- Fakat Tanrı, ona öyle bir acı korkusu vermiştir de o yüzden işler de görülür gider.
- لیک دادش حق چنین خوف وجع ** تا مصالح حاصل آید در تبع
- Her kazanç sahibi de bunun gibi âlemi ıslâh için değil, kendisi için çalışır.
- همچنان هر کاسبی اندر دکان ** بهر خود کوشد نه اصلاح جهان
- Her biri derdine bir melhem arar. Derken bir âlem de bu yüzden düzene girer. 2200
- هر یکی بر درد جوید مرهمی ** در تبع قایم شده زین عالمی
- Tanrı korkuyu bu âleme direk yapmıştır. Herkes, can korkusu ile bir işe sarılmıştır.
- حق ستون این جهان از ترس ساخت ** هر یکی از ترس جان در کار باخت
- Tanrı’ya hamd olsun ki böyle bir korkuyu mimar etmiş, onunla yer yüzünü düzene koymuştur.

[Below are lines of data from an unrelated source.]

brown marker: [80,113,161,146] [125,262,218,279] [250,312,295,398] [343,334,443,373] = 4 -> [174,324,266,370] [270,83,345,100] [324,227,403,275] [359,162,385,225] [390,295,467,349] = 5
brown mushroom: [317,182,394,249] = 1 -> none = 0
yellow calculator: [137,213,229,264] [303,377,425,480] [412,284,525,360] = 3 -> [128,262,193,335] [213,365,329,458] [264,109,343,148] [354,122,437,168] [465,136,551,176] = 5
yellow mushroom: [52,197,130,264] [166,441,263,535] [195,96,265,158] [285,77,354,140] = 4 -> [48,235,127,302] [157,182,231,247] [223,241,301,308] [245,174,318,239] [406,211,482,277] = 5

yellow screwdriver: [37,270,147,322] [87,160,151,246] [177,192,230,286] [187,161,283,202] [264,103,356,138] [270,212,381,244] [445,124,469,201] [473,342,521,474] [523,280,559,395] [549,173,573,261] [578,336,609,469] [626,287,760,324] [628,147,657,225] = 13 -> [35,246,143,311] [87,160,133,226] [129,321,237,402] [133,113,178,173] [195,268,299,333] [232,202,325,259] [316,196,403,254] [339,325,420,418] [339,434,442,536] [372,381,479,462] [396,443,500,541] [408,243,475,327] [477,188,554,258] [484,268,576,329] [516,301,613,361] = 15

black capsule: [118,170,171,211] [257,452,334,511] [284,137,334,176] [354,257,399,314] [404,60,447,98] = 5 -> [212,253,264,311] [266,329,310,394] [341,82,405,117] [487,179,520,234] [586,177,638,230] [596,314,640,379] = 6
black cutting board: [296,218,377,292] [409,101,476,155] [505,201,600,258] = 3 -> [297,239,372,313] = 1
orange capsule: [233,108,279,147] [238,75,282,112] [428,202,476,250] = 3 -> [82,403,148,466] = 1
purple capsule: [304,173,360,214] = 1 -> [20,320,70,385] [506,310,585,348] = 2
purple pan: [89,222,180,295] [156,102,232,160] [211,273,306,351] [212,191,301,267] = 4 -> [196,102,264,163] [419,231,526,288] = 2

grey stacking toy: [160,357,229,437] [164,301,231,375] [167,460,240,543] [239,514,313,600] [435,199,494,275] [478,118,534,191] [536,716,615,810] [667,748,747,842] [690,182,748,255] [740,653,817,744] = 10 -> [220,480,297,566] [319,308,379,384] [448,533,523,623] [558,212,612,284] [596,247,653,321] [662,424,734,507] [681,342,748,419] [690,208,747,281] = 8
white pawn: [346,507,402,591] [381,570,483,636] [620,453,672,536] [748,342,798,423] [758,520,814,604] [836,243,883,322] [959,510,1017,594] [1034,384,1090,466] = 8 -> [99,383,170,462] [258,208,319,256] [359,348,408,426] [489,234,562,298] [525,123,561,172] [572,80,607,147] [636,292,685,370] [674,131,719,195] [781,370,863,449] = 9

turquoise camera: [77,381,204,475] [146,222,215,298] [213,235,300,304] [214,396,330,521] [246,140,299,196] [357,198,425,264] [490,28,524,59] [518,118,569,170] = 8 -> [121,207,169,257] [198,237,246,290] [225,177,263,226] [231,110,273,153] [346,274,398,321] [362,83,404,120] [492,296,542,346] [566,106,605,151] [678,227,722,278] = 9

- حمد ایزد را که ترسی را چنین ** کرد او معمار و اصلاح زمین
- Bunların hepside iyiden, kötüden korkarlar. Fakat hiçbir kimse yoktur ki kendi kendisinden korksun.
- این همه ترسندهاند از نیک و بد ** هیچ ترسنده نترسد خود ز خود
- Şu halde hakikatte herkese hak3im olan birsidir ve o, duygularla duyulmaz ama çok yakındır insana.
- پس حقیقت بر همه حاکم کسیست ** که قریبست او اگر محسوس نیست
- O, bir gizli yerde duyulur ama bu evin duyguları ile duyulmaz. 2205
- هست او محسوس اندر مکمنی ** لیک محسوس حس این خانه نی
- Tanrı’nın anlaşılacağı, duyulacağı duygu, bu cihanın duygusu değildir, o duygu, başka bir duygudur.
- آن حسی که حق بر آن حس مظهرست ** نیست حس این جهان آن دیگرست
- Hayvan duygusu, o suretleri görseydi öküzle eşek de vaktin Beyazıd’ı olurdu.